Além de estar à frente desde 2019, como administradora, do Divas que Correm, grupo que neste ano completa 11 anos e conta com mais de 300 mil pessoas inscritas, ela é também contadora, mãe e avó. Sabem aquela máxima de que “em coração de mãe sempre cabe mais um”? Então, recentemente, a diva do megafone, por incentivo do marido, Jessé Arruda, passou também a ser estudante, no curso superior de educação física. Foi, porém, justamente esse órgão tão sensível e carregado de sentimentos que derrubou Bruna. “Logo depois de assumir o Divas, eu infartei”, conta.
Sem querer desistir do seu grande projeto de vida, incentivada novamente pelo companheiro, Bruna, naquela época, passou a participar das provas como espectadora. E, é claro, com o seu megafone a tiracolo. Em razão do problema de saúde, a função cardíaca ficou bastante debilitada (em torno de 31%). “Eu tinha de controlar as emoções; muitos me viam nas provas e não entendiam por que eu não estava, necessariamente, correndo ou participando dela. Por incrível que pareça, até já me xingaram”, conta.

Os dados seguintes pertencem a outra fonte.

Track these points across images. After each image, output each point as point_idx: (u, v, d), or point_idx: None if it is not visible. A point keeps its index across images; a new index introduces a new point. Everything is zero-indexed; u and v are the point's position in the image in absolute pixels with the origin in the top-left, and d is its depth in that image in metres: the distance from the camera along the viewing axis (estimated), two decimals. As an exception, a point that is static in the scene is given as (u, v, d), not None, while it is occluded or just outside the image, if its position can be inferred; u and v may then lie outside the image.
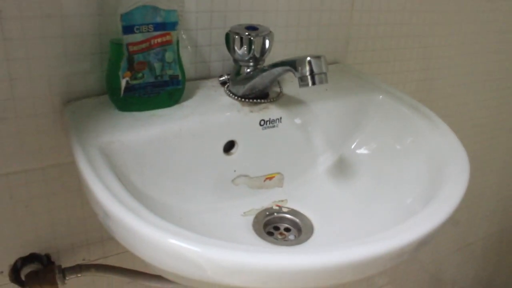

Isso porque Bruna faz questão de se inscrever nas provas em que vai acompanhar seu grupo – inclusive com o número de peito –, mesmo não correndo, mas podendo circular pelo evento. “Já me chamaram de mentirosa, alegando que eu estava, de alguma forma, trapaceando para vencer”, revela.
Mesmo com o coração debilitado, ela nunca desistiu de voltar para a pista de corrida. “Pra mim, é muito difícil não correr. Foi um processo de quase dois anos para aceitar que eu não posso mais correr; pelo menos, não do jeito que eu corria antes do infarto”, admite Bruna.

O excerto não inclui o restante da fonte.